| Written instruction |
Format every line of the items below as a Markdown table with the columns Row and Line. Give each line a row number and leave out any blank lines.

— begin Extracted material —

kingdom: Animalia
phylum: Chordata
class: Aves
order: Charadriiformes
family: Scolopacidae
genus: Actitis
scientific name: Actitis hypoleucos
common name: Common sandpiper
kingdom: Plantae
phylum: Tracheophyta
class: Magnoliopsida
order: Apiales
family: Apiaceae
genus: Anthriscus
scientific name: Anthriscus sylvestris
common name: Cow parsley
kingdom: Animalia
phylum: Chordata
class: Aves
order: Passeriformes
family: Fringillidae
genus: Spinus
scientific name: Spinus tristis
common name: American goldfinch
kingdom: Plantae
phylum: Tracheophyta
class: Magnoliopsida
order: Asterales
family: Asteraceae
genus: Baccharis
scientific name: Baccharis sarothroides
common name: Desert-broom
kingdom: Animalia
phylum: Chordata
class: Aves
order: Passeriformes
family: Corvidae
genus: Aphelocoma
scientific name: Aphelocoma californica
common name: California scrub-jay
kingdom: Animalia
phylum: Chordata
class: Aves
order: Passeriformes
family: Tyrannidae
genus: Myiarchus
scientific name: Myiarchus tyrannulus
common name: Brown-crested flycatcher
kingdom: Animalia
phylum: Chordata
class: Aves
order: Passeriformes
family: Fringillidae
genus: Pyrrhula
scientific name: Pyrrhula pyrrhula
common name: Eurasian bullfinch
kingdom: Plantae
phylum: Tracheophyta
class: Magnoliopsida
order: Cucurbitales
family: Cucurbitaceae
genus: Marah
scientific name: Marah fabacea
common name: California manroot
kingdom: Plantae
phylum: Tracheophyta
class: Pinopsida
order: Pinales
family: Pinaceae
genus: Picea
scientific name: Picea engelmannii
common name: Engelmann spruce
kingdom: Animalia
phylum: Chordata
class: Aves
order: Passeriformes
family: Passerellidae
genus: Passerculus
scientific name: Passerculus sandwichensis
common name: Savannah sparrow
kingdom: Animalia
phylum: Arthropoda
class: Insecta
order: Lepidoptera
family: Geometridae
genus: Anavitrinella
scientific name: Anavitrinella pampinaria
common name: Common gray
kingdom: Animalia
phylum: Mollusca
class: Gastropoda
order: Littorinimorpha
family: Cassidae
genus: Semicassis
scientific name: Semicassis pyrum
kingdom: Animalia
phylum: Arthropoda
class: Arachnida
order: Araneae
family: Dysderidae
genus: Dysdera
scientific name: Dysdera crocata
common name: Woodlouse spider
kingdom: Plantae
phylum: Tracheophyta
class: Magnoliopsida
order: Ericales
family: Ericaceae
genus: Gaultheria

— end Extracted material —

| Finished task |
| Row | Line |
|---|---|
| 1 | kingdom: Animalia |
| 2 | phylum: Chordata |
| 3 | class: Aves |
| 4 | order: Charadriiformes |
| 5 | family: Scolopacidae |
| 6 | genus: Actitis |
| 7 | scientific name: Actitis hypoleucos |
| 8 | common name: Common sandpiper |
| 9 | kingdom: Plantae |
| 10 | phylum: Tracheophyta |
| 11 | class: Magnoliopsida |
| 12 | order: Apiales |
| 13 | family: Apiaceae |
| 14 | genus: Anthriscus |
| 15 | scientific name: Anthriscus sylvestris |
| 16 | common name: Cow parsley |
| 17 | kingdom: Animalia |
| 18 | phylum: Chordata |
| 19 | class: Aves |
| 20 | order: Passeriformes |
| 21 | family: Fringillidae |
| 22 | genus: Spinus |
| 23 | scientific name: Spinus tristis |
| 24 | common name: American goldfinch |
| 25 | kingdom: Plantae |
| 26 | phylum: Tracheophyta |
| 27 | class: Magnoliopsida |
| 28 | order: Asterales |
| 29 | family: Asteraceae |
| 30 | genus: Baccharis |
| 31 | scientific name: Baccharis sarothroides |
| 32 | common name: Desert-broom |
| 33 | kingdom: Animalia |
| 34 | phylum: Chordata |
| 35 | class: Aves |
| 36 | order: Passeriformes |
| 37 | family: Corvidae |
| 38 | genus: Aphelocoma |
| 39 | scientific name: Aphelocoma californica |
| 40 | common name: California scrub-jay |
| 41 | kingdom: Animalia |
| 42 | phylum: Chordata |
| 43 | class: Aves |
| 44 | order: Passeriformes |
| 45 | family: Tyrannidae |
| 46 | genus: Myiarchus |
| 47 | scientific name: Myiarchus tyrannulus |
| 48 | common name: Brown-crested flycatcher |
| 49 | kingdom: Animalia |
| 50 | phylum: Chordata |
| 51 | class: Aves |
| 52 | order: Passeriformes |
| 53 | family: Fringillidae |
| 54 | genus: Pyrrhula |
| 55 | scientific name: Pyrrhula pyrrhula |
| 56 | common name: Eurasian bullfinch |
| 57 | kingdom: Plantae |
| 58 | phylum: Tracheophyta |
| 59 | class: Magnoliopsida |
| 60 | order: Cucurbitales |
| 61 | family: Cucurbitaceae |
| 62 | genus: Marah |
| 63 | scientific name: Marah fabacea |
| 64 | common name: California manroot |
| 65 | kingdom: Plantae |
| 66 | phylum: Tracheophyta |
| 67 | class: Pinopsida |
| 68 | order: Pinales |
| 69 | family: Pinaceae |
| 70 | genus: Picea |
| 71 | scientific name: Picea engelmannii |
| 72 | common name: Engelmann spruce |
| 73 | kingdom: Animalia |
| 74 | phylum: Chordata |
| 75 | class: Aves |
| 76 | order: Passeriformes |
| 77 | family: Passerellidae |
| 78 | genus: Passerculus |
| 79 | scientific name: Passerculus sandwichensis |
| 80 | common name: Savannah sparrow |
| 81 | kingdom: Animalia |
| 82 | phylum: Arthropoda |
| 83 | class: Insecta |
| 84 | order: Lepidoptera |
| 85 | family: Geometridae |
| 86 | genus: Anavitrinella |
| 87 | scientific name: Anavitrinella pampinaria |
| 88 | common name: Common gray |
| 89 | kingdom: Animalia |
| 90 | phylum: Mollusca |
| 91 | class: Gastropoda |
| 92 | order: Littorinimorpha |
| 93 | family: Cassidae |
| 94 | genus: Semicassis |
| 95 | scientific name: Semicassis pyrum |
| 96 | kingdom: Animalia |
| 97 | phylum: Arthropoda |
| 98 | class: Arachnida |
| 99 | order: Araneae |
| 100 | family: Dysderidae |
| 101 | genus: Dysdera |
| 102 | scientific name: Dysdera crocata |
| 103 | common name: Woodlouse spider |
| 104 | kingdom: Plantae |
| 105 | phylum: Tracheophyta |
| 106 | class: Magnoliopsida |
| 107 | order: Ericales |
| 108 | family: Ericaceae |
| 109 | genus: Gaultheria |